The five boroughs of New York City together cover 786 sq km (303 sq mi). The urbanized area, however, includes 28 adjacent counties in New York state, New Jersey, Connecticut, and Pennsylvania. Together, they make up the New York metropolitan region, which in 2000 housed about 8 percent of the national population on about 0.2 percent of the land area of the contiguous 48 states. Moreover, New York stands at the center of the urbanized northeastern seaboard, which contained about 60 million people in the late 1990s.

New York has been among the most ethnically diverse cities in the world since the 1640s, when fewer than 1,000 total residents spoke more than 15 languages. Between 1880 and 1919, more than 23 million Europeans immigrated to the United States. At least 17 million of them disembarked in New York. No one knows how many remained there, but as early as 1880, more than half the city’s working population was foreign-born, providing New York with the largest immigrant labor force on earth.

Half a century later, the city still contained 2 million foreign-born residents (including 517,000 Russians and 430,000 Italians) and an even larger number of persons of foreign parentage. And at the end of the 20th century, the pattern remained the same. In 1996 the U.S. Census Bureau reported that more than 11 out of every 20 New Yorkers were immigrants or the children of immigrants. Nearly half of all Bronx residents and one-third of Manhattan’s were Hispanic and nearly one-fifth of the population of Queens was Asian-American. Researchers estimated that immigrants would make up about 33 percent of the city’s population in 2000, approaching the 20th-century peak of about 40 percent, reached in 1910.
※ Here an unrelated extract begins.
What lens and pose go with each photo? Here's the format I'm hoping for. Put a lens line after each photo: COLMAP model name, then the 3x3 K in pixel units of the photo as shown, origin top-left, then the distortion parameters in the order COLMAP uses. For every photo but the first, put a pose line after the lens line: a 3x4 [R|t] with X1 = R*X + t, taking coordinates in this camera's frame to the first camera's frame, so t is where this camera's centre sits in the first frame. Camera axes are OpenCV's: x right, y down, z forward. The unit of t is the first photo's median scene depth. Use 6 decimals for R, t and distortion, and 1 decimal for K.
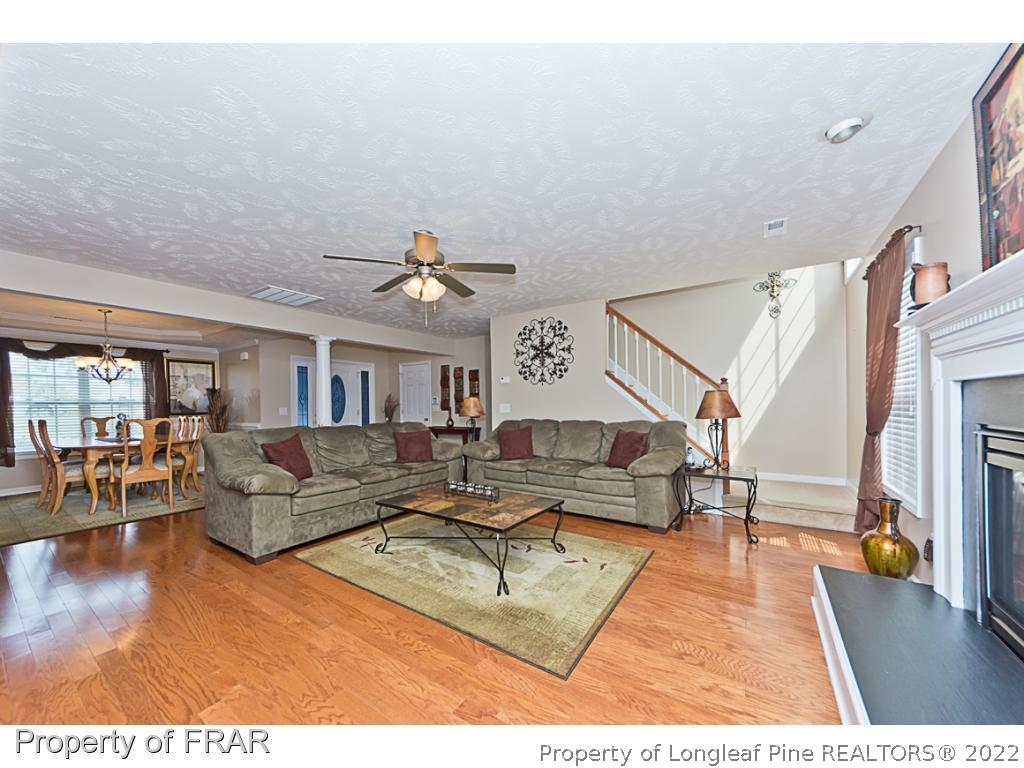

Meanwhile, the black proportion of the New York population, which reached 20 percent in the colonial period and declined to less than 2 percent in the 1870s, began a slow rise thereafter. According to the 2000 census, whites make up 44.7 percent of the city’s population; blacks, 26.6 percent; Asians, 9.8 percent; Native Americans, 0.5 percent; Native Hawaiians and other Pacific Islanders, 0.1 percent; and people of mixed heritage or not reporting race, 18.3 percent. Hispanics, who may be of any race, are 27 percent of the population. By the late 1990s, more than 120 languages were spoken in the city’s schools, and there were dozens of ethnic churches, political organizations, cultural festivals, and parades, as well as scores of foreign-language newspapers, magazines, and television and radio stations. Although rivalries among the various groups could be intense, the very diversity of the city permitted immigrants to mingle more easily than in most other parts of the nation.

IV

Culture and Education

Because of its huge size, its concentrated wealth, and its mixture of people from around the world, New York City offers its residents and visitors a staggering array of cultural riches and educational opportunities. The city is the world’s leading center for performing arts and its museums contain a wide range of artistic and historical subjects. A mixture of cultures from around the world is reflected in the street festivals and ethnic celebrations that take place year-round. In addition, more than 100 institutions of higher education operate in New York City, including some of the nation’s more prestigious centers of learning.